Under the proposal that would see the PGL as part of the PGA Tour, these tournaments would replace existing events on the PGA Tour and could be played at current venues and operated by Tour staff and partners.
They could even be renamed co-PGA/PGL events. The prize money would be $20 million, with $4 million going to the winner and $150,000 for last place. There would also be a team aspect – the winning team would split $1 million each week. And there would be a season-ending tag team championship for a $20 million prize fund for the winner.
Funding would come from a variety of sources. Gardiner said last year he had the funds to cover PGL’s entire working capital requirement “multiple times over.” There is no Saudi money involved or any other sovereign funds. Included are several US institutional private equity and high net worth US individuals.
But what about the players outside of the PGL, which is said to have 48 players made up of 12 four-average teams with the potential for a 13th team each week chosen by the fans?
Those not participating in PGL events would participate in regular PGA Tour events on other weeks, a schedule which, based on the current schedule, would mean approximately 30 events, with the FedEx Cup structure in place.
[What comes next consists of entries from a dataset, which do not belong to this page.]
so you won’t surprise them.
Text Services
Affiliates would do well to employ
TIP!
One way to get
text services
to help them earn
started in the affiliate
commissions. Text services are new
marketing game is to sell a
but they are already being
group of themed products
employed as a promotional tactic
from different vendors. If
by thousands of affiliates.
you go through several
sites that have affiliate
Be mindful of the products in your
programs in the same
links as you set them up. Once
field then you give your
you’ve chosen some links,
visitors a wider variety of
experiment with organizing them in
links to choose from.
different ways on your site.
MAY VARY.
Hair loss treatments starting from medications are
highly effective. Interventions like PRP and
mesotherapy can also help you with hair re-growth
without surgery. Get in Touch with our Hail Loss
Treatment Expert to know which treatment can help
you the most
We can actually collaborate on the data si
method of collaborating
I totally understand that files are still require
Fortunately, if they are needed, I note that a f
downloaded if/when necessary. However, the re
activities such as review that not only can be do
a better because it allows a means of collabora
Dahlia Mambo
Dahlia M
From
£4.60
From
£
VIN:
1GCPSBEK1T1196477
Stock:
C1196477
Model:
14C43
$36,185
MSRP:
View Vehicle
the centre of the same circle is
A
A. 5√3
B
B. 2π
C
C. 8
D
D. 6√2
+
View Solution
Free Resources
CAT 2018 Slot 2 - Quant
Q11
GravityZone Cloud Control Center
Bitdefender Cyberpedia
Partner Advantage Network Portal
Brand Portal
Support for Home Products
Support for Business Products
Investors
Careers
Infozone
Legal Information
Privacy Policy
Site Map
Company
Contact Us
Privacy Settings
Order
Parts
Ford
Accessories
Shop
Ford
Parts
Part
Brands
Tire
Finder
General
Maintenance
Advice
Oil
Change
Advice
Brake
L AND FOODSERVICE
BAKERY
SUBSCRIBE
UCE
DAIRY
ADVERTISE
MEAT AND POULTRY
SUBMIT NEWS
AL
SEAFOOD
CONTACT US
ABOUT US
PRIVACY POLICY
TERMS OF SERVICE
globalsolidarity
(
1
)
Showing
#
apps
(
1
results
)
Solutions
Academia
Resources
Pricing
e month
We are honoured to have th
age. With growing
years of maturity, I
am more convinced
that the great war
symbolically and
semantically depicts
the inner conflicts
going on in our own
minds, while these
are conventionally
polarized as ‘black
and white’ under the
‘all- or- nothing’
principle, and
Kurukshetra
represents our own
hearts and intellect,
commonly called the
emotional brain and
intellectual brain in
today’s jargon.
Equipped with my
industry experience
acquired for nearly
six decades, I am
Those who participate in the 18 PGL events would not be banned from participating in tournaments on other weeks.
Norman and his as-yet-unnamed league, which is backed by Saudi Arabia’s Public Investment Fund, have been in the news for the past few months. Norman was named CEO of LIV Golf Investments, which has pledged $300 million to the Asian Tour over the next 10 years, with plans for an alternative league similar in structure to that proposed by the PGL.
But Norman’s league would be separated, and there has already been considerable consternation as players such as Phil Mickelson, Bryson DeChambeau and Dustin Johnson are said to be in line to join the league. Most PGA Tour players have backed down following critical Tour comments from Mickelson, who is currently taking time off and has not competed since the Saudi international tournament in early February. It is unclear if he will even play in the Masters.
What remains to be seen is whether McIlroy, the PGA Tour Policy Board and Monahan will schedule a meeting with the World Golf Group to discuss PGL’s proposals.